Quando ele se levantou e já ia saindo da sala, pareceu se lembrar de alguma coisa e meteu a mão no bolso do paletó. De dentro tirou algo e colocou em cima da mesa:

- Eu sei que é contra as regras do sistema, mas diante desse caso meio nebuloso, decidi ser mais transigente. O tal Jonh pediu para entregar-lhe isso, você pode aceitar ou não, ele disse que você saberia o que significa.

O promotor saiu da sala e o diretor foi atrás dele. Em cima da mesa estava um objeto. Um broche de prata com turmalinas em forma de peixe. Eu não podia acreditar. Mas era exatamente igual ao broche de minha avó Vitoria. O que foi enterrado com ela. As coisas aconteceram aos borbotões. Não dando chance alguma para pensamentos mais profundos. Simplesmente aconteceram e não me perguntem por quê.

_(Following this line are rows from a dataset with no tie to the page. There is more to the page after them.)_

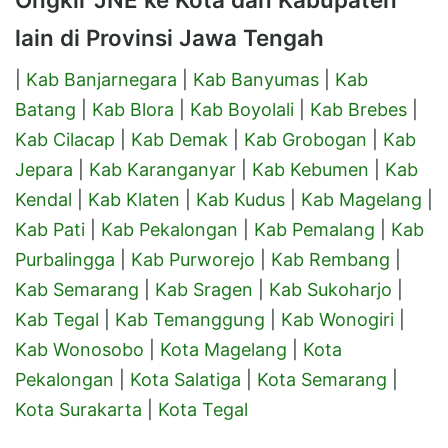
lain di Provinsi Jawa Tengah
|
Kab Banjarnegara
|
Kab Banyumas
|
Kab
Batang
|
Kab Blora
|
Kab Boyolali
|
Kab Brebes
|
Kab Cilacap
|
Kab Demak
|
Kab Grobogan
|
Kab
Jepara
|
Kab Karanganyar
|
Kab Kebumen
|
Kab
Kendal
|
Kab Klaten
|
Kab Kudus
|
Kab Magelang
|
Kab Pati
|
Kab Pekalongan
|
Kab Pemalang
|
Kab
Purbalingga
|
Kab Purworejo
|
Kab Rembang
|
Kab Semarang
|
Kab Sragen
|
Kab Sukoharjo
|
Kab Tegal
|
Kab Temanggung
|
Kab Wonogiri
|
Kab Wonosobo
|
Kota Magelang
|
Kota
Pekalongan
|
Kota Salatiga
|
Kota Semarang
|
Kota Surakarta
|
Kota Tegal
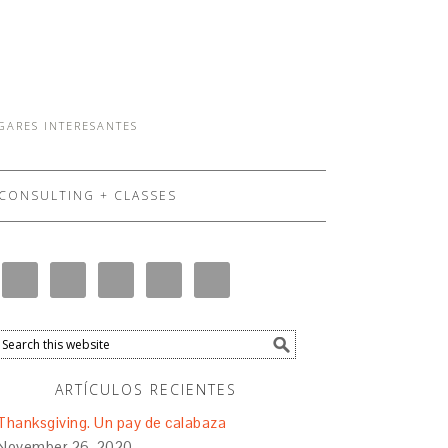
UGARES INTERESANTES
CONSULTING + CLASSES
ARTÍCULOS RECIENTES
Thanksgiving. Un pay de calabaza
November 26, 2020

Eu ignoro as razões.

 

Sábado, vinte e oito de agosto. Foi um mistério. Eu já me considerava morto. Já tinha abandonado as esperanças. Mas então surge isso. Mas graças a minha avó, nessa inexplicável e sobrenatural intervenção, tudo saiu bem. Depois disso tento entender o que realmente aconteceu, mas não encontro uma razão lógica. Eu só posso então agradecer a ela. Lembro-me quando deixei a prisão, aquela superestrutura negra, os holofotes, as cercas altas de arame eletrificado, e o meu amigo Vermont. Depois que voltei para casa, não consegui entrar em contato para saber o destino dele. Simplesmente não consegui por pura covardia. Nesse caso inexplicável, eu penso até agora, e estou cada vez mais convencido, dado esse acontecimento estranho, de que não há tipo de morte que possa crepuscular todas as coisas importantes de nossas vidas.

 

 
 
 
A Vingança da Lua na Casa do Sol

 
“Até hoje me pergunto. Porque não me esperou? Porque fez aquilo? Se ela tinha a chave e a fechadura da noite, um pavilhão movimentado, cantante e extenuante? Lembro-a em uma noite de luar propicio para o sono, onde o seu corpo branco repousava. Seus seios luminosos em uma estrada de malicia e elevada. Essa imagem ficará na minha memória para sempre”.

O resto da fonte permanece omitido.